We initially investigated whether U1 snRNA and hY1RNA were capable of inducing production of IFNα in human PBMCs. The RNA was added, together with the transfection agent lipofectin, to aid uptake into cells. We found that both hY1RNA and U1 snRNA mixed with lipofectin induced strong IFNα production that was dependent on the RNA concentration (Figure 1). Furthermore, RNase A treatment markedly decreased the IFNα production induced by lipofected RNA. In contrast, RNA or lipofectin alone lacked IFNα-inducing ability.
In order to determine whether the IFNα production occurred in NIPCs/pDC or monocytes, PBMCs were cultured with U1 snRNA or hY1RNA and then double-stained for intracellular IFNα and either the NIPC/pDC marker BDCA-2 or the monocyte marker CD14. Cells producing IFNα were detected, both in cultures stimulated with U1 snRNA and lipofectin (Figures 2A–C) and in cultures stimulated with hY1RNA and lipofectin (Figures 2D–F). The results clearly show that IFNα production in response to either U1 snRNA or hY1RNA occurred mainly in CD14-positive cells (Figures 2B and E). However, CD14-negative cells were also IFNα positive. In contrast, essentially no IFNα-positive cells were BDCA-2 positive (Figures 2A and D) compared with the matched FITC-IgG1 control antibody (Figures 2C and F), while stimulation with HSV-1 caused strong production of IFNα in BDCA-2–positive cells (Figure 2G) but not in CD14-positive cells (Figure 2H). Lipofectin alone resulted in no IFNα-positive cells (Figure 2I), and staining with an isotype-matched control antibody to the anti-IFNα mAb gave no positive results (data not shown). Results show that U1 snRNA and hY1RNA activated IFNα production in a small fraction of monocytes and possibly other cell types, but not in NIPCs/pDC.

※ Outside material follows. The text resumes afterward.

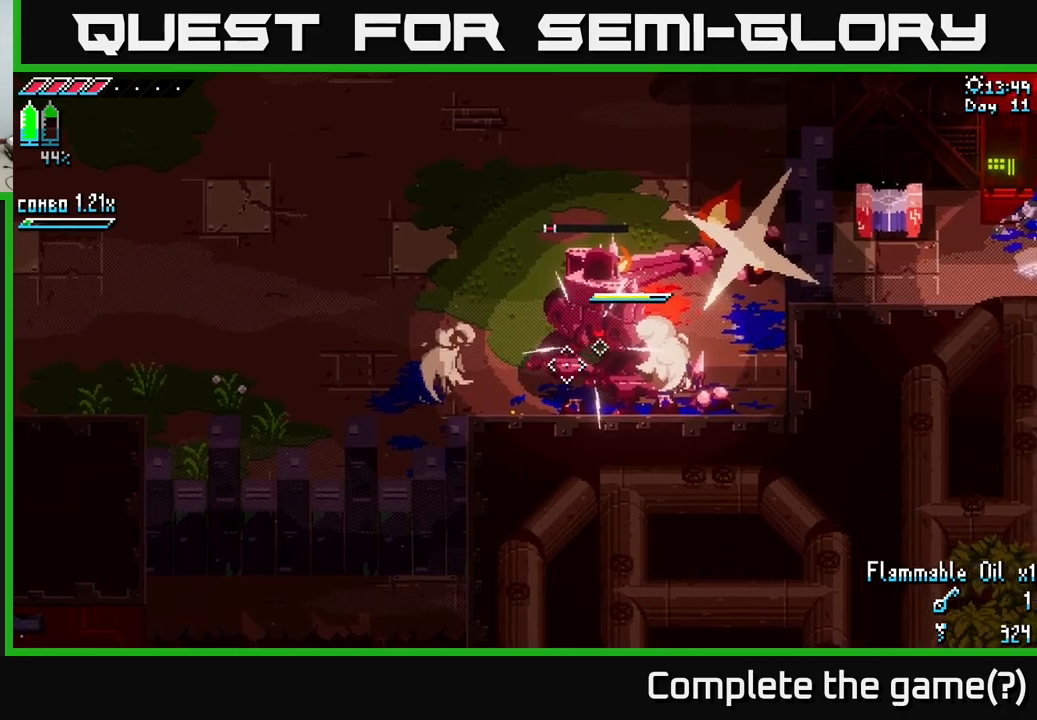
{"buttons": ["R2"], "left_stick": "down-left", "right_stick": "center", "events": [[34, "left_stick", "up-right"], [117, "R2", "down"], [167, "left_stick", "up-left"], [234, "R2", "up"], [250, "left_stick", "down-left"], [300, "R2", "down"], [400, "R2", "up"], [467, "R2", "down"]]}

The fact that lipofected U1 snRNA and hY1RNA did not trigger IFNα production in NIPCs/pDC raised the possibility that the RNA must be in a native modified form, complexed with proteins, or even present in ICs in order to be taken up and activate NIPCs/pDC. We therefore examined the IFNα-inducing capacity of purified native U1 snRNP particles, alone or in combination with SLE-IgG that contained anti-RNP and anti-Sm autoantibodies.
We found that U1 snRNP particles combined with SLE-IgG induced production of high levels of IFNα in cultures of PBMCs from healthy blood donors, in a dose-dependent manner (Figure 3A). U1 snRNP particles, alone or combined with normal IgG from healthy individuals (Figure 3A), induced no IFNα production, nor did SLE-IgG alone (Figure 3B). There was variation in the IFNα-producing capacity of PBMCs from different blood donors with U1 snRNP and SLE-IgG stimulation, but a clear induction of IFNα synthesis was seen in all donors tested (Figure 3B). The IFNα levels observed with U1 snRNP and SLE-IgG stimulation were comparable with those seen when the combination of material from freeze-thawed cells and SLE-IgG was used as an inducer (Figure 3B). In contrast, SS patient IgG containing anti-Ro/La but not anti-RNP/Sm antibodies induced no IFNα when combined with U1 snRNP particles, but did induce high levels of IFNα when combined with material from freeze-thawed cells (Figure 3B).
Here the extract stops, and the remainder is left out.